The UUP have to clearly differentiate what distinguishes our unionism from the Ulster nationalist flavoured variant favoured by the DUP. The DUP will unashamedly attempt to present the UUP as the divisive force within unionism when their advances are spurned, so it is incumbent upon Ulster Unionists to cogently argue that the two parties’ credos are not compatible and to explain clearly why this is the case. As Sir Reg hints, there may be areas of mutual benefit which make cooperation desirable, but this is the case in relations with the SDLP and Alliance parties too.
And in delineating the UUP’s policies from those of other parties, then robustly promoting those policies, the review should begin to bear fruit, along with the various efforts to present the party more professionally. The philosophical bedrock of the party is of course its adherence to the United Kingdom of Great Britain and Northern Ireland and a belief in the continuing value of the Union. The UUP is central and has been central in creating and sustaining that Union.
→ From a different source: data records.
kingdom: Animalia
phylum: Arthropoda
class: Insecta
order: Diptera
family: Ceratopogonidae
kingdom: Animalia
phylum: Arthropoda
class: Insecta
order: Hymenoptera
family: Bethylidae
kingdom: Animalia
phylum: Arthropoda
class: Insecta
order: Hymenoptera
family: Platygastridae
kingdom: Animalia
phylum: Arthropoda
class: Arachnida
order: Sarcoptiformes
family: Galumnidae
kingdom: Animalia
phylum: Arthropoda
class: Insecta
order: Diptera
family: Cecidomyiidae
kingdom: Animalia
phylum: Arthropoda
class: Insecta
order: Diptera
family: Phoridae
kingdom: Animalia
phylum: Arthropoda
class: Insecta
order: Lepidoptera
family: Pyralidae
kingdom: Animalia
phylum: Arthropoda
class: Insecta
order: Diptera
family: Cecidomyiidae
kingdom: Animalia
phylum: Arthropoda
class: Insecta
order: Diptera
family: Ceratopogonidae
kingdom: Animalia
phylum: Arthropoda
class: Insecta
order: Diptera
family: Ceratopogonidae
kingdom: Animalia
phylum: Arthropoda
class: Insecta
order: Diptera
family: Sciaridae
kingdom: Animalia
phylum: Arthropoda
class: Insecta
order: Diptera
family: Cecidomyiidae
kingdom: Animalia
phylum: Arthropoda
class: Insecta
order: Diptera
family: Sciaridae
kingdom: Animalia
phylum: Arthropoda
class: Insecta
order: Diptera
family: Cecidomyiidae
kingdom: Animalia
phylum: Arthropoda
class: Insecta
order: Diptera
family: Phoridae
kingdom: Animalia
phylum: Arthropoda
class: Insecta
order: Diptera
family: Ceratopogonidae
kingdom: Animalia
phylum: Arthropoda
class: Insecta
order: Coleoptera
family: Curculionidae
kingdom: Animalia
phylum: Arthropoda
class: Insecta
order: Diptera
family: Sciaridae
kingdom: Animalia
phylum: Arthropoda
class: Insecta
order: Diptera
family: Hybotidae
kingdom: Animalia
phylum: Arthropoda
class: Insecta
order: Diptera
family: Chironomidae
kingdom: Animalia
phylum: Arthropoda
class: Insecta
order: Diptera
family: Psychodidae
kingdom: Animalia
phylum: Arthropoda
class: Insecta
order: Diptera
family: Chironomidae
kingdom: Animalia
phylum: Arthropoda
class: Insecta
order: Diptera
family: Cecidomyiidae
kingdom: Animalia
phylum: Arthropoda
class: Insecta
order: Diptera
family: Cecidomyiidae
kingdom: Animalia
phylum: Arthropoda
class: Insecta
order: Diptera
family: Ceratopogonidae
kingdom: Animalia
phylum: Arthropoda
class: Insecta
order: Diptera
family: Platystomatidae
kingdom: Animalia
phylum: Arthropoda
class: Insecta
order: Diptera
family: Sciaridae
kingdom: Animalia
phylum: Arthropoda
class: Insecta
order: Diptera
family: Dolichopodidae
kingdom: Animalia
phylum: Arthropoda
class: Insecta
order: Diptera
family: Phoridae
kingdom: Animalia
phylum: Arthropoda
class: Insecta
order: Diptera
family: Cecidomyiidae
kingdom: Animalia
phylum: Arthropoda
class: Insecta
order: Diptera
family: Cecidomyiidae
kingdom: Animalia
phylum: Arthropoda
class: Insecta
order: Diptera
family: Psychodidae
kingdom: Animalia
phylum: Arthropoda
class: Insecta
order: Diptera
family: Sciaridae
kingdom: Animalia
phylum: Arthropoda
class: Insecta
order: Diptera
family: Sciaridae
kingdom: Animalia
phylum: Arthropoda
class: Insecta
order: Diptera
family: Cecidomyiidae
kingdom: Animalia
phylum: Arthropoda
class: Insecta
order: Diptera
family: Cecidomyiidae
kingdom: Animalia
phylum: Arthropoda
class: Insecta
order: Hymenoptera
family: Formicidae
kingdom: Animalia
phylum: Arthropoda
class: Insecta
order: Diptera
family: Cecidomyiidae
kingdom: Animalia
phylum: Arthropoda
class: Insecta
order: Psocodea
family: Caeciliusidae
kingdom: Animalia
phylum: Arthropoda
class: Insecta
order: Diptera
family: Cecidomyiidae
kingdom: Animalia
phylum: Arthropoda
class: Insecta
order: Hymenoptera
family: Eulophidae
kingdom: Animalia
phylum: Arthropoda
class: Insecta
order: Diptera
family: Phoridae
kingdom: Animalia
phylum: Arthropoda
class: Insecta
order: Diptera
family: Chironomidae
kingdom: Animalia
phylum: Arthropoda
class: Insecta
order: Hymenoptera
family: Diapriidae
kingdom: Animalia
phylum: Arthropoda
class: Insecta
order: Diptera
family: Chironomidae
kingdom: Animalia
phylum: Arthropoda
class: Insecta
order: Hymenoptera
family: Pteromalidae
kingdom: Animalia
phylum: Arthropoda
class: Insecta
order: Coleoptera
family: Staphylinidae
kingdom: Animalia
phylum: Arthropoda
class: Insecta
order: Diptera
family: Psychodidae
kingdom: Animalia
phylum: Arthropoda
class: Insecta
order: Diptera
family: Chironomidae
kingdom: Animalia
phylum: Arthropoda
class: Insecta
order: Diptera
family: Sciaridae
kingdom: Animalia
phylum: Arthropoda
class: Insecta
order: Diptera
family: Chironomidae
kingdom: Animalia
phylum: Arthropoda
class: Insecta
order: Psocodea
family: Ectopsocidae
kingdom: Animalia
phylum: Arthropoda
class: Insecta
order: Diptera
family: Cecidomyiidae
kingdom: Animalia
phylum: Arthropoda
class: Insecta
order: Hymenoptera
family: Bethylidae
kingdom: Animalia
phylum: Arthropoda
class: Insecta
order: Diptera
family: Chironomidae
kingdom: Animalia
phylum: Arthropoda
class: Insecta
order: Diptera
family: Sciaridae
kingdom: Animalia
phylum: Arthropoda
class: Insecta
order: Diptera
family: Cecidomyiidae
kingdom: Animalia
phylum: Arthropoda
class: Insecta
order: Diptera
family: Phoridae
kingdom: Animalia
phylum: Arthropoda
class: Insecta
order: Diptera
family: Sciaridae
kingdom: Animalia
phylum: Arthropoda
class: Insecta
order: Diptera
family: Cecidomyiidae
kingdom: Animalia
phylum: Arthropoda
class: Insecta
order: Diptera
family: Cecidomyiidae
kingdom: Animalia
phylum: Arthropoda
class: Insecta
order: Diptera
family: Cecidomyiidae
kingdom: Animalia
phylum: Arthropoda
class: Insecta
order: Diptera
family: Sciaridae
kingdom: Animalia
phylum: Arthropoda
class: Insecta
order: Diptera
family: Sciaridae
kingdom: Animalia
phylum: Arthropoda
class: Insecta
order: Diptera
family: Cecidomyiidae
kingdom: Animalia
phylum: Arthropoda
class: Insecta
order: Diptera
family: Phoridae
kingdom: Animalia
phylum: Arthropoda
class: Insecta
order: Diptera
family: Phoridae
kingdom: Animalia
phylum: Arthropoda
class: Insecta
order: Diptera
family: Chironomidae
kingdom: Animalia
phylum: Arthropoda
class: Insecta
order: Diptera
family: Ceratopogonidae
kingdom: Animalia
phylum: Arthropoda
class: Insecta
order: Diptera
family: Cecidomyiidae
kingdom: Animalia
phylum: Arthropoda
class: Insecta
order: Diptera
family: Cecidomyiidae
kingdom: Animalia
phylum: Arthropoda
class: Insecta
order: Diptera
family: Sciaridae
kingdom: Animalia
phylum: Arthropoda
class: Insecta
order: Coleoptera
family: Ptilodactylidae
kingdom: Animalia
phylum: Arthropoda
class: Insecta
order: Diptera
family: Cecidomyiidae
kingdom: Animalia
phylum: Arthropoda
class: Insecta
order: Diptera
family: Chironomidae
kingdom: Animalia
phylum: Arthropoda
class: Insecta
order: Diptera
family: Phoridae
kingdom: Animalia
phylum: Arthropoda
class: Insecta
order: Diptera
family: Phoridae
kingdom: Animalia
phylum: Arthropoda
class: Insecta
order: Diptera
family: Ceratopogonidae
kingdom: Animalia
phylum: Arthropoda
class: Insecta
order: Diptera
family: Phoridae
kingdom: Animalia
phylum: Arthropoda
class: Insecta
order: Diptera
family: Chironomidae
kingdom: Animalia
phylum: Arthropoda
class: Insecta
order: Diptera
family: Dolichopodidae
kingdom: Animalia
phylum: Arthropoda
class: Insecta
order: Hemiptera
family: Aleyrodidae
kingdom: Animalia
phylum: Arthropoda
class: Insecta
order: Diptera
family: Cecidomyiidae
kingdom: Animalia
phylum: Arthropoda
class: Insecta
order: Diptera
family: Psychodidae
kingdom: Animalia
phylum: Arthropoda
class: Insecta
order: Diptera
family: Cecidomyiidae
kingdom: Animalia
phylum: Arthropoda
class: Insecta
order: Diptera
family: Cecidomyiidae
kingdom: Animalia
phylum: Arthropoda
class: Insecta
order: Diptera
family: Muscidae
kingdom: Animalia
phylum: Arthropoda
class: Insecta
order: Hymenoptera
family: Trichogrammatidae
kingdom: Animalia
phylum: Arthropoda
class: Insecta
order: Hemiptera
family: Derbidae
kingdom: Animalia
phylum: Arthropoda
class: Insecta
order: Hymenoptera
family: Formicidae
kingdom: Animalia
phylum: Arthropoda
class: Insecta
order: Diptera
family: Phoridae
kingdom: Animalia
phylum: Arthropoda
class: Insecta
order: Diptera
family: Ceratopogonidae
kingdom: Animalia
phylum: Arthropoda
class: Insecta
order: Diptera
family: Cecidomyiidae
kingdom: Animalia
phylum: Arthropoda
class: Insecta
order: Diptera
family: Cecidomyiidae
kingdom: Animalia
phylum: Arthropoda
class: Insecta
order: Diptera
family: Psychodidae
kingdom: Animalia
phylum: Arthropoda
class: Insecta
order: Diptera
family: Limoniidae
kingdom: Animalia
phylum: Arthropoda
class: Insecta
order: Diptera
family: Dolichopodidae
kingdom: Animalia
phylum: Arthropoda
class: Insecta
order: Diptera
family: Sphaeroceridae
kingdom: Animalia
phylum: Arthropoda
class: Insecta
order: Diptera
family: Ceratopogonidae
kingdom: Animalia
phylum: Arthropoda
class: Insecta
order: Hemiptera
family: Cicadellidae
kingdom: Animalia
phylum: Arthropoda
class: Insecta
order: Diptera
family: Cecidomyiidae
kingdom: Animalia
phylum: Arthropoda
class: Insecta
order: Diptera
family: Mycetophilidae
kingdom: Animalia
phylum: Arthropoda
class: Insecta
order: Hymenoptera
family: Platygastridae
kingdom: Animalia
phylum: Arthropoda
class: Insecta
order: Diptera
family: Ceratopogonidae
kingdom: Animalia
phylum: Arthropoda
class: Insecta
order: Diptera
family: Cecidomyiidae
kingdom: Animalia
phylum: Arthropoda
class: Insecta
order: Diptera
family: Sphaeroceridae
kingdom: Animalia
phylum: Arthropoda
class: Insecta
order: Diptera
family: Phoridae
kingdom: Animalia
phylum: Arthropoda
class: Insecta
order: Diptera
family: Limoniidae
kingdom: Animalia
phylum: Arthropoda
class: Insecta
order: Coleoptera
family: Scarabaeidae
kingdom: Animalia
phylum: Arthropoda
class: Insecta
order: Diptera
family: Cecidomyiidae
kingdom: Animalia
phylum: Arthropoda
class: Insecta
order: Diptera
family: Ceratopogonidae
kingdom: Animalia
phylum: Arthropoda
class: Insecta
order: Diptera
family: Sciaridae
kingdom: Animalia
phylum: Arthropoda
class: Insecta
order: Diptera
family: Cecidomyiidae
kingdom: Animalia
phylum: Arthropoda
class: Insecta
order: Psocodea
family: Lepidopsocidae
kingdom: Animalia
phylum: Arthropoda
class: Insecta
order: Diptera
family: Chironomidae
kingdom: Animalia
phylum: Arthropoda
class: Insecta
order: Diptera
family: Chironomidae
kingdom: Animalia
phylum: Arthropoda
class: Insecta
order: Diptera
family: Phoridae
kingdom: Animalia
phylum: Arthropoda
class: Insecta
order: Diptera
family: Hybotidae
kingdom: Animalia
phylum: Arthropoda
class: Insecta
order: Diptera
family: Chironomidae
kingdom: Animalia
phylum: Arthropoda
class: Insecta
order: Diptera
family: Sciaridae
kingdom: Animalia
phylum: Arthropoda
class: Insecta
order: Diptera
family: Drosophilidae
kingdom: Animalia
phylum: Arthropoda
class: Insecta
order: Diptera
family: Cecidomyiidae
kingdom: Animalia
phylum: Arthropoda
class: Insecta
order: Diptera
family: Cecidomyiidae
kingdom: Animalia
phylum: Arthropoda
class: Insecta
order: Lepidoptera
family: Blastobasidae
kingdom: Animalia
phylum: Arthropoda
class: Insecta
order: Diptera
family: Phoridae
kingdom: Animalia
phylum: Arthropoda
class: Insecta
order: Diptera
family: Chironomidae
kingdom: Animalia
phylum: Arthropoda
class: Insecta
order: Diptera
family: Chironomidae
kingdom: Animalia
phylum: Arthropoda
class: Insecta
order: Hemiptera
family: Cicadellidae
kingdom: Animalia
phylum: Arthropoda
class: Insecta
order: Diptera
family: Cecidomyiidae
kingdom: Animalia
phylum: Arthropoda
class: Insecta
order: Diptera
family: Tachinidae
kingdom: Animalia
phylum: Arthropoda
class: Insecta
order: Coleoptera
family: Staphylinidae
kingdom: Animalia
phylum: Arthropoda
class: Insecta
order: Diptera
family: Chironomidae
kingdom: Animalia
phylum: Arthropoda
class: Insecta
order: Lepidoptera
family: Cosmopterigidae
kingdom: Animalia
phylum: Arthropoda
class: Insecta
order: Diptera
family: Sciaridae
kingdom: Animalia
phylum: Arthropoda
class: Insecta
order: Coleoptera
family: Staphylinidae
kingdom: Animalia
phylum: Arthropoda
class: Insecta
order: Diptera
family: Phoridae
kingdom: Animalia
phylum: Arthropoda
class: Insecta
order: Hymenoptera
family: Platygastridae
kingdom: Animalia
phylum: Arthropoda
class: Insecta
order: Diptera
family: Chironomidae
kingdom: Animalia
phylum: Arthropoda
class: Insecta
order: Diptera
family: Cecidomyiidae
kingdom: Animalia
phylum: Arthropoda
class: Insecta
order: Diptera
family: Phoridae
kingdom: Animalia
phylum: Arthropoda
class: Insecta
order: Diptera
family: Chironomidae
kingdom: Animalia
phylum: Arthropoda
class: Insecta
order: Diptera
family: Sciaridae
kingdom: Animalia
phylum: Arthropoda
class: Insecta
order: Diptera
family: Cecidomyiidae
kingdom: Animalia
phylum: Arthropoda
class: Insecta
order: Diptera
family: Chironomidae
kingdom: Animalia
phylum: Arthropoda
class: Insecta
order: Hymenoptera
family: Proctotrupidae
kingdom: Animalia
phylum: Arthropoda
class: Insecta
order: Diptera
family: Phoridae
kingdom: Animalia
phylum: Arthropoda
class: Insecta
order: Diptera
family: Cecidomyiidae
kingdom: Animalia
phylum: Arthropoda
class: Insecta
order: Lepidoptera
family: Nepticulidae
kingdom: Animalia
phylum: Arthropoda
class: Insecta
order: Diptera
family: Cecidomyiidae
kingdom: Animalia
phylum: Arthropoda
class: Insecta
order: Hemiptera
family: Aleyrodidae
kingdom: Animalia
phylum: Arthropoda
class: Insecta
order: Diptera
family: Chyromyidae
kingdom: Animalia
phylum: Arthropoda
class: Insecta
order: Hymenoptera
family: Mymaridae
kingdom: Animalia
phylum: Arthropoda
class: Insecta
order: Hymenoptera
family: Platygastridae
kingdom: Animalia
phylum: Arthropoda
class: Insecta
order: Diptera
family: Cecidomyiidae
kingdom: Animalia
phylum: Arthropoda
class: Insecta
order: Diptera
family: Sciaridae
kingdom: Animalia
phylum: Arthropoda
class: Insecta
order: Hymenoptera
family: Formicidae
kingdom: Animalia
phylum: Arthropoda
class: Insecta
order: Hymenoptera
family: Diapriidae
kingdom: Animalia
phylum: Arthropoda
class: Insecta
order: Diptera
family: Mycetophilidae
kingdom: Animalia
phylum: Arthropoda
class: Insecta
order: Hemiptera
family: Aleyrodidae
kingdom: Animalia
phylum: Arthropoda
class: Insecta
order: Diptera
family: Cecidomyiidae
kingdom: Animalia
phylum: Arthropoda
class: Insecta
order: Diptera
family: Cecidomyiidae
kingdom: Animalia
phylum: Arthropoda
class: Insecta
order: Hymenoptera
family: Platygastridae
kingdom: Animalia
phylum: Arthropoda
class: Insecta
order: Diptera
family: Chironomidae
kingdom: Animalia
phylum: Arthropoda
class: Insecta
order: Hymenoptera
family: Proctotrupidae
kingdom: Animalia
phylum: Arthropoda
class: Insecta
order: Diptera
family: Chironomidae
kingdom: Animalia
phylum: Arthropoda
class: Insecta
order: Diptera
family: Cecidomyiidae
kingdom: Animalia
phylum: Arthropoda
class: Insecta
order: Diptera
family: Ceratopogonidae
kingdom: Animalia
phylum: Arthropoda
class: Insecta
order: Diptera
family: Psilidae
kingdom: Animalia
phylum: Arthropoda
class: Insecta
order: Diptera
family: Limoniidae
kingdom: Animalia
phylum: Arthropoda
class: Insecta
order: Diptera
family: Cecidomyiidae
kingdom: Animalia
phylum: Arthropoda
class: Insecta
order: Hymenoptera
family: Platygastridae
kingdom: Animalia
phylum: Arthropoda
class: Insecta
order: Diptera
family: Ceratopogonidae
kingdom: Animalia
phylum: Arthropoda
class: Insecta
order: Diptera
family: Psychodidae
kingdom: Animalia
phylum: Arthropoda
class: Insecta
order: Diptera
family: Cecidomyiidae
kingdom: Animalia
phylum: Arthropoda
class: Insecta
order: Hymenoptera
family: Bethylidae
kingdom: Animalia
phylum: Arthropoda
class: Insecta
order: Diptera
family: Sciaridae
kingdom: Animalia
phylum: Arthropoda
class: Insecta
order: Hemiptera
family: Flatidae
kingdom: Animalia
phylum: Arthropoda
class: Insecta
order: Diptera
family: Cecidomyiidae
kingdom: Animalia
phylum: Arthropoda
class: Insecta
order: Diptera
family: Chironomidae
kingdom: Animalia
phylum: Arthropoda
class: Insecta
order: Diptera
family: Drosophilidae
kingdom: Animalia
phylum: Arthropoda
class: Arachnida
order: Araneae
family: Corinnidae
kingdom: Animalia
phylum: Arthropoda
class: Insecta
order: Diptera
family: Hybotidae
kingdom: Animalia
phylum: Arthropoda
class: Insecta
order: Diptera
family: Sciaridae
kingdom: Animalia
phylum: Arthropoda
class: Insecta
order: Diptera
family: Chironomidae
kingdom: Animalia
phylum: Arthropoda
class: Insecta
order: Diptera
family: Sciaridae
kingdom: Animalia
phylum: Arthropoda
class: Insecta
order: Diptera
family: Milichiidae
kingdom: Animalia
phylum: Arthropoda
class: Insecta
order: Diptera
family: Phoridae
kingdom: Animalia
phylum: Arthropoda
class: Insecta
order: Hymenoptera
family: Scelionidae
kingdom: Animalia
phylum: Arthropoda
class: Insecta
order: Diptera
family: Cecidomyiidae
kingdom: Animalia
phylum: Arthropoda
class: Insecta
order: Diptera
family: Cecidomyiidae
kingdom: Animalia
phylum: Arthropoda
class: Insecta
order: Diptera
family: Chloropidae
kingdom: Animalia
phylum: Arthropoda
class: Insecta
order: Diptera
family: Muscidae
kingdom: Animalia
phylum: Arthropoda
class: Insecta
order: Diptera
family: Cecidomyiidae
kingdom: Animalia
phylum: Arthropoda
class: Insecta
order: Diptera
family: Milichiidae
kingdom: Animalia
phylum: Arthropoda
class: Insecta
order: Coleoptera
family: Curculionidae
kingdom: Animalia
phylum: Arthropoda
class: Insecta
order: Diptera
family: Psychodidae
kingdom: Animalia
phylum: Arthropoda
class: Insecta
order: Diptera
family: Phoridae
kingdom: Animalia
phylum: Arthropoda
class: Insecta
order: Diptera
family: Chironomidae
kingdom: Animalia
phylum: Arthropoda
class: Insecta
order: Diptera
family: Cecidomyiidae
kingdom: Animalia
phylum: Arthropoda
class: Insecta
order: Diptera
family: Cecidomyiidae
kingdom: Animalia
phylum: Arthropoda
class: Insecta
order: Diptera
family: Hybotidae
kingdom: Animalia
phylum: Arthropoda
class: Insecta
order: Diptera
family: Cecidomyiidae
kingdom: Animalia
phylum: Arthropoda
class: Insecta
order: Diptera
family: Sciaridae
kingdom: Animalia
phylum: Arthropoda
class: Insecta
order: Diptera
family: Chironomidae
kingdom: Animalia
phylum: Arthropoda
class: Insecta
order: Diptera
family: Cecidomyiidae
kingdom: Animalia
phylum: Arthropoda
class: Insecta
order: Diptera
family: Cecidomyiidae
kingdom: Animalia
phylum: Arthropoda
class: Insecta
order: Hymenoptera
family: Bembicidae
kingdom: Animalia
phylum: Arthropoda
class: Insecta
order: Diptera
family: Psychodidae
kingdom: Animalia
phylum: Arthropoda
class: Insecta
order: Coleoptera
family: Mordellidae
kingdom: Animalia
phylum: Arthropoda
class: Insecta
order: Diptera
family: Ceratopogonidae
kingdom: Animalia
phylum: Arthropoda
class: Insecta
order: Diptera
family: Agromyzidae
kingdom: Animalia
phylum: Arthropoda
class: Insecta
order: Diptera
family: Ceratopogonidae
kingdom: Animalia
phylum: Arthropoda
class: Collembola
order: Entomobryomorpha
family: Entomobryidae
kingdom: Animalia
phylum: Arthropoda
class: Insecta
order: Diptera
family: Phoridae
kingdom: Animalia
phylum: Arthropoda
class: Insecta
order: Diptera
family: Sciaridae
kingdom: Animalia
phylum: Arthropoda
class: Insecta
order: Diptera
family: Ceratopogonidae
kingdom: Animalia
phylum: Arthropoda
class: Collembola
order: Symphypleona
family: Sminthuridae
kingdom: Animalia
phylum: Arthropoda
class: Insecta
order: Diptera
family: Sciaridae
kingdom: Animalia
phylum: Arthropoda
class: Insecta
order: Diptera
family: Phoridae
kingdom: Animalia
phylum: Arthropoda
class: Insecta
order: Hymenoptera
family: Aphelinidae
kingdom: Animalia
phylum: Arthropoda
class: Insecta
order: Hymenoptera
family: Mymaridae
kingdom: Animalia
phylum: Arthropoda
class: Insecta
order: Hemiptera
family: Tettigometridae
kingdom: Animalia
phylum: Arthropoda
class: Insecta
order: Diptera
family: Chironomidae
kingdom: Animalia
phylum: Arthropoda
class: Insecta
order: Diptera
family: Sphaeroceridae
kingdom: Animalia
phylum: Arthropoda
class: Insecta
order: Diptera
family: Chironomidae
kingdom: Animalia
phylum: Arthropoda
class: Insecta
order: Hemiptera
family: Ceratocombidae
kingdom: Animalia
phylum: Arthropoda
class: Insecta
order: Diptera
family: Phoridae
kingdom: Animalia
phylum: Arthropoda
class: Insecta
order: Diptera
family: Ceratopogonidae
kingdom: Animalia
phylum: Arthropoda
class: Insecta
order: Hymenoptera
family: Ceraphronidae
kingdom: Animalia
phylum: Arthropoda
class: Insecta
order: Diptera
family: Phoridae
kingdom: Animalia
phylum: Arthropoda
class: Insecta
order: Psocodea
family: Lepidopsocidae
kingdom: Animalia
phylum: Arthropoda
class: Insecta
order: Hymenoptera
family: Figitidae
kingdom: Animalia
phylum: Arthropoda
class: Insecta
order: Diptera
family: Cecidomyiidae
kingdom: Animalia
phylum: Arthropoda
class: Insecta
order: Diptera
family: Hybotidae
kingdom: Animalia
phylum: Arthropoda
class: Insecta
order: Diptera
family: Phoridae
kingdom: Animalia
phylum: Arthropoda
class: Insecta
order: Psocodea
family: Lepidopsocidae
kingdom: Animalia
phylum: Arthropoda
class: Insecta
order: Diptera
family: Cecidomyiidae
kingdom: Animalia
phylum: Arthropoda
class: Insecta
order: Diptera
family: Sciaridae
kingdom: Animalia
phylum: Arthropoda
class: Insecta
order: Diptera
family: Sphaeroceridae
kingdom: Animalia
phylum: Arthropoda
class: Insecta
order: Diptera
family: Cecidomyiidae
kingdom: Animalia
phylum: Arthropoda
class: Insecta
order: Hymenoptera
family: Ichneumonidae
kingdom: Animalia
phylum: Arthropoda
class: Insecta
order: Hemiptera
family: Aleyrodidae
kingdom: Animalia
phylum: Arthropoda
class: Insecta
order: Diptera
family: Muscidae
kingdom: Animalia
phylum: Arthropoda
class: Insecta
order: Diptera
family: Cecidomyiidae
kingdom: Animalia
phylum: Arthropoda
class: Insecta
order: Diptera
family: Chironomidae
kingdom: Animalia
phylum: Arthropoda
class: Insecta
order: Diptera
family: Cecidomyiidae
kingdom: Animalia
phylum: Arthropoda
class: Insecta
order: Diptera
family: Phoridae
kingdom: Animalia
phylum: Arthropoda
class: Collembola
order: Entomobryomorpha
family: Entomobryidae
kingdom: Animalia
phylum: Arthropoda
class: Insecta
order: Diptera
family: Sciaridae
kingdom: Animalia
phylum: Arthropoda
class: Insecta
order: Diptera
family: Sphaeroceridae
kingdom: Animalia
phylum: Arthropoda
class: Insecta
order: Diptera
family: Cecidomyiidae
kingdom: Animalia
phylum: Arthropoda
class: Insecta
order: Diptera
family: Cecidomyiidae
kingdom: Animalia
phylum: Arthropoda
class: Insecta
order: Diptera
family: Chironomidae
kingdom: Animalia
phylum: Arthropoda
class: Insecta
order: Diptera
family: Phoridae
“The Ulster Unionist Party is, first and foremost, a party of the Union. The UUP is largely responsible for the physical shape of the United Kingdom that we know today. The United Kingdom of Great Britain and Northern Ireland is the ongoing legacy of an Ulster Unionism that has its roots in the late 19th Century.”
It is a centrality which its leader is keen to maintain, on a national level.
“It may sound presumptuous for a provincial party to talk about national politics and the challenges facing the Union and the United Kingdom: …….. But there are new challenges to that Union, in the form of Welsh, Scottish, Irish and even little-Ulster nationalism.”
It is the totality of these challenges to the United Kingdom, rather than merely those particular to Northern Ireland which should be of concern to Ulster Unionists.
“I have always believed that the United Kingdom offers the best constitutional, political, social, economic and cultural future for all of its citizens. It is better than any other constitutional alternative I can envisage. And that's why I am an unashamed and unembarrassed Unionist. That's why I want the Ulster Unionist Party to champion a Union that is of benefit to all of us.”
“It is vital that we build a pan-Union front, involving like minded parties who believe in the constitutional integrity of the United Kingdom. And it must spread to the European Parliament as well. The Union and the United Kingdom cannot survive if those who believe in it fight their own corners separately.”
“It's about building a better Northern Ireland. It's about promoting the Union. It's about defending the constitutional integrity of the United Kingdom.”
Let's hope this strident pan-Unionist approach is carried forward.